# 4th of July Shoot



## Bears Butt (Sep 12, 2007)

It's that time of year again..4th of July..I will be having another blackpowder shoot to celebrate the 4th of July again this year. $10 to play and all proceeds go to the Willard Volunteer Fire Department.

I have some great shoots lined up and none of them are easy...well at least for me they aren't. The past 3 years we have also had the good company of the Brigham City Bowmen (and women) competing with the rifle shooters and so, if that is your preference, please come and play using your bow. If you do, please bring your own backstop as mine is designed for rifle and pistol shooting only.

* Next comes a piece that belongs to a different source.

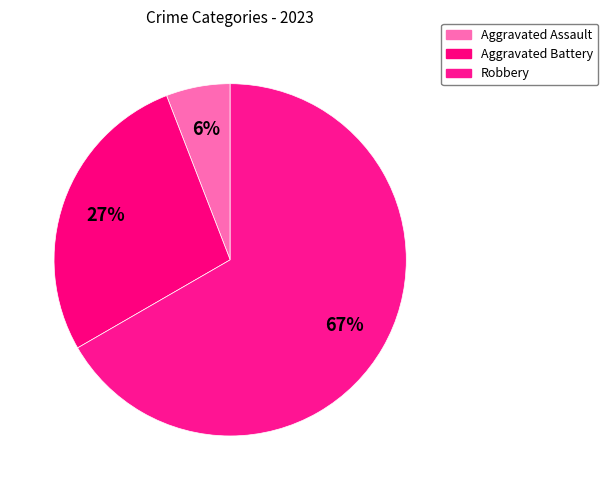

Count the number of slices in the pie.

3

It will be hot, so bring some shade. I will have 5 gallons of water on hand but if you prefer something else to drink you will have to provide that. Remember, it's illegal to drink alcoholic beverages in Box Elder County while engaged in a shooting event.

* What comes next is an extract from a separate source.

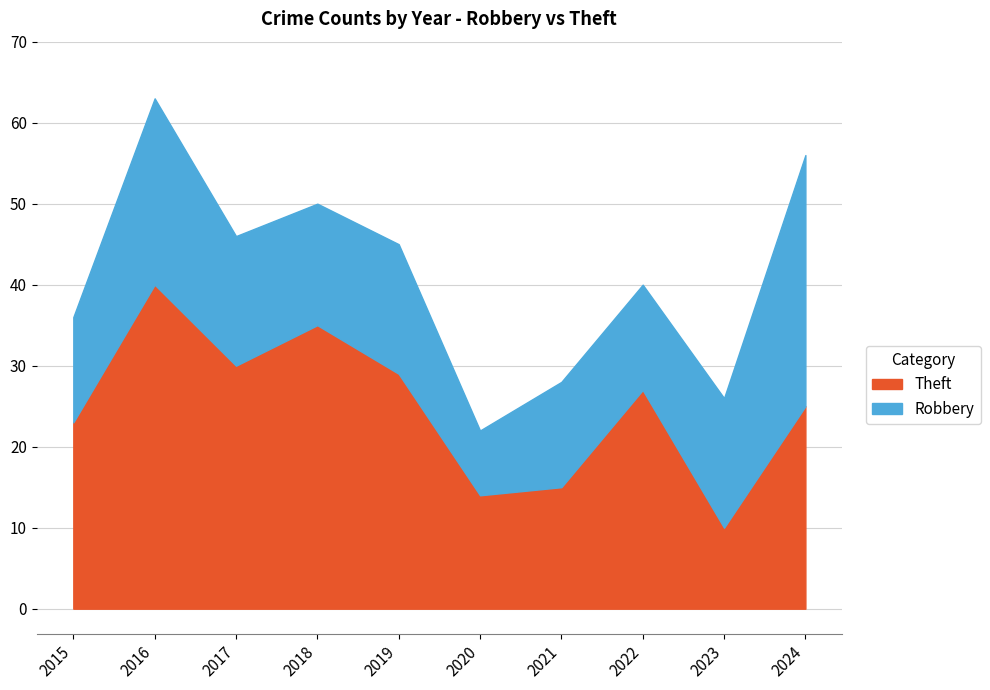

List the series in order of their overall mean, highest first.

Theft, Robbery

I have some "stinking rules" and everyone, even spectators, need to sign a release form. There will be a lot of great competition from the Willow Creek Free Trappers group as well as the Malad River Muzzleloaders. It's muzzleloader shooting and I even allow in-lines to play...just no scopes please. Anyone bringing a scope will have duct tape placed over both ends so as to prevent cheating. All ages, all sexual preferences, all I ask is for you to be safe and have fun. Lots of great prizes! More than a lot of heckling from me and others at the event.

If you want to see some spectacular (and some not so spectacular) shooting please come and visit. I'm expecting about 50 people and hoping for more! Please be one of them!

1 p.m. sharp on the 4th of July. The shoot takes place East of town in a gravel pit and I have a big sign on highway 89 directing you as to where to turn.

Some of you from this forum have been to this shoot in the past..please put in a plug for it. Any questions???


----------